Exercise —
Leaving out all images, write out the records that follow exactly.

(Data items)

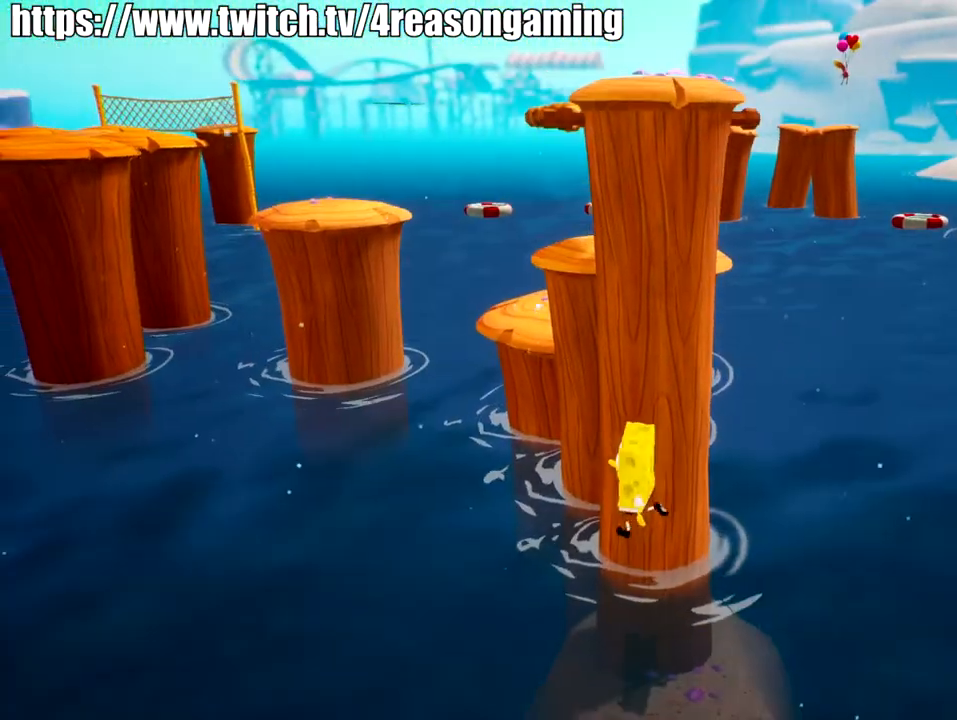
Gameplay with a controller (PlayStation layout); each line is a JSON object with the inputs held at the frame after it. "events" lists button and stick changes between this image and that frame as [ms after this image, input, new state], when the widget could be followed in between.
{"buttons": [], "left_stick": "up-right", "right_stick": "center", "events": [[67, "CROSS", "down"], [167, "CROSS", "up"], [217, "left_stick", "up"], [317, "CROSS", "down"], [368, "left_stick", "up-right"], [418, "CROSS", "up"]]}
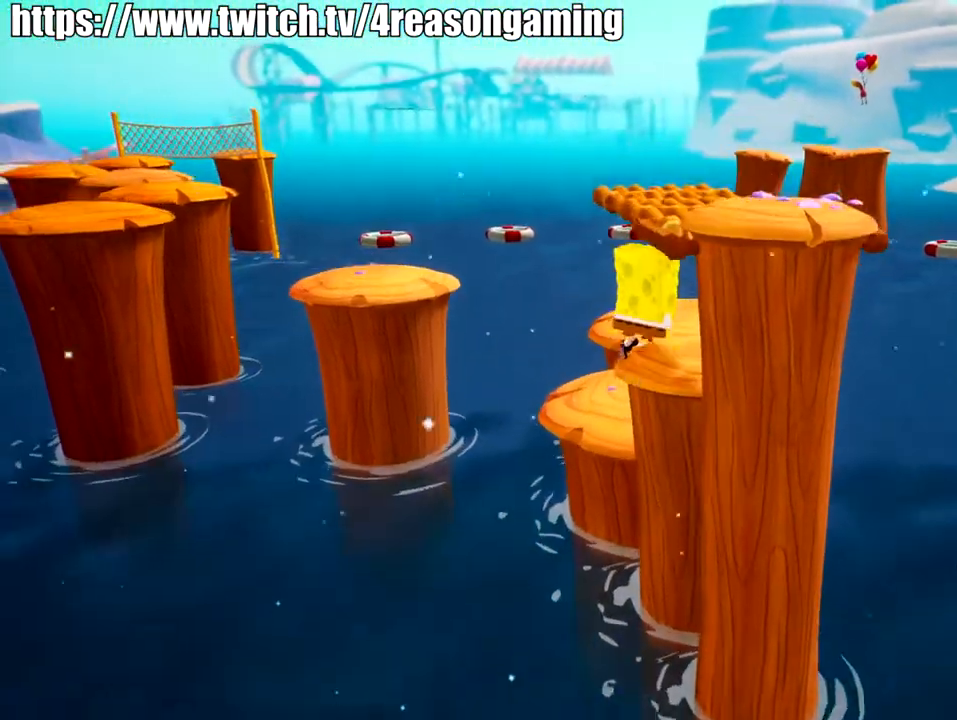
{"buttons": [], "left_stick": "up", "right_stick": "down-left", "events": [[133, "right_stick", "left"], [183, "right_stick", "down-left"], [234, "left_stick", "center"], [334, "left_stick", "up"]]}
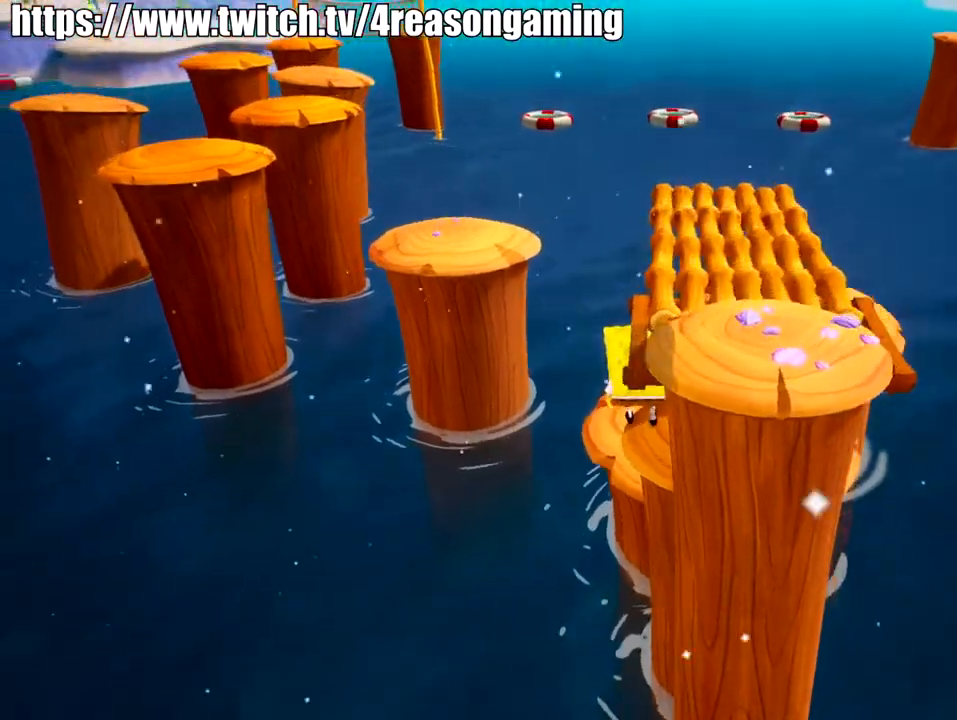
{"buttons": [], "left_stick": "up", "right_stick": "center", "events": [[151, "right_stick", "left"], [334, "right_stick", "up-left"], [451, "right_stick", "center"]]}
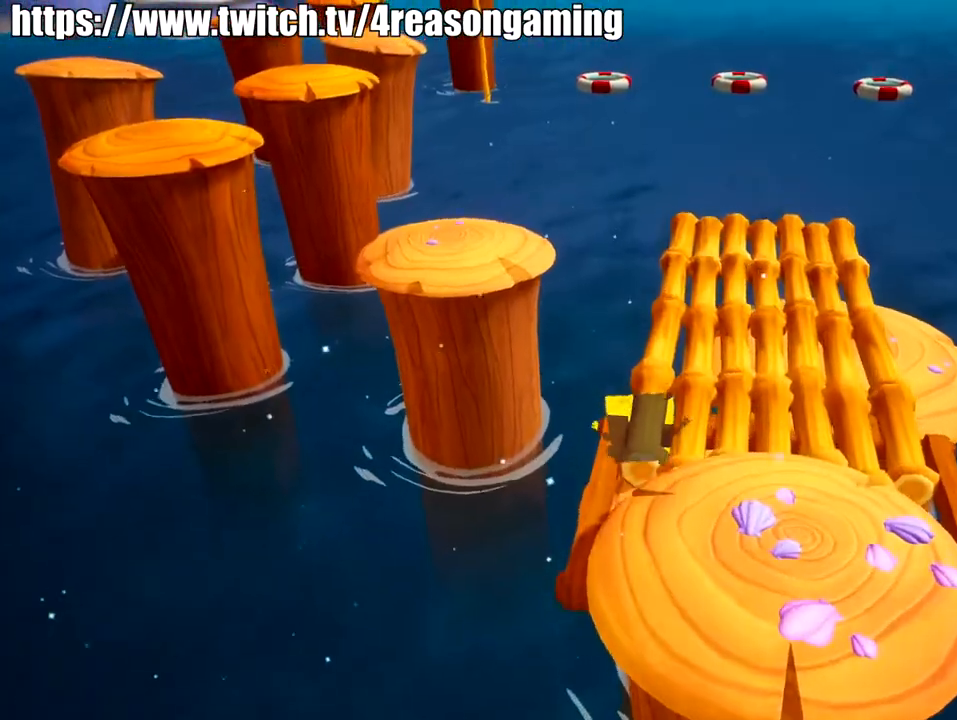
{"buttons": ["CROSS"], "left_stick": "up-left", "right_stick": "center", "events": [[67, "left_stick", "up-left"], [217, "CROSS", "down"], [317, "CROSS", "up"], [367, "CROSS", "down"]]}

Solution to the exercise —
Gameplay with a controller (PlayStation layout); each line is a JSON object with the inputs held at the frame after it. "events" lists button and stick changes between this image and that frame as [ms after this image, input, new state], when the widget could be followed in between.
{"buttons": [], "left_stick": "up-right", "right_stick": "center", "events": [[67, "CROSS", "down"], [167, "CROSS", "up"], [217, "left_stick", "up"], [317, "CROSS", "down"], [368, "left_stick", "up-right"], [418, "CROSS", "up"]]}
{"buttons": [], "left_stick": "up", "right_stick": "down-left", "events": [[133, "right_stick", "left"], [183, "right_stick", "down-left"], [234, "left_stick", "center"], [334, "left_stick", "up"]]}
{"buttons": [], "left_stick": "up", "right_stick": "center", "events": [[151, "right_stick", "left"], [334, "right_stick", "up-left"], [451, "right_stick", "center"]]}
{"buttons": ["CROSS"], "left_stick": "up-left", "right_stick": "center", "events": [[67, "left_stick", "up-left"], [217, "CROSS", "down"], [317, "CROSS", "up"], [367, "CROSS", "down"]]}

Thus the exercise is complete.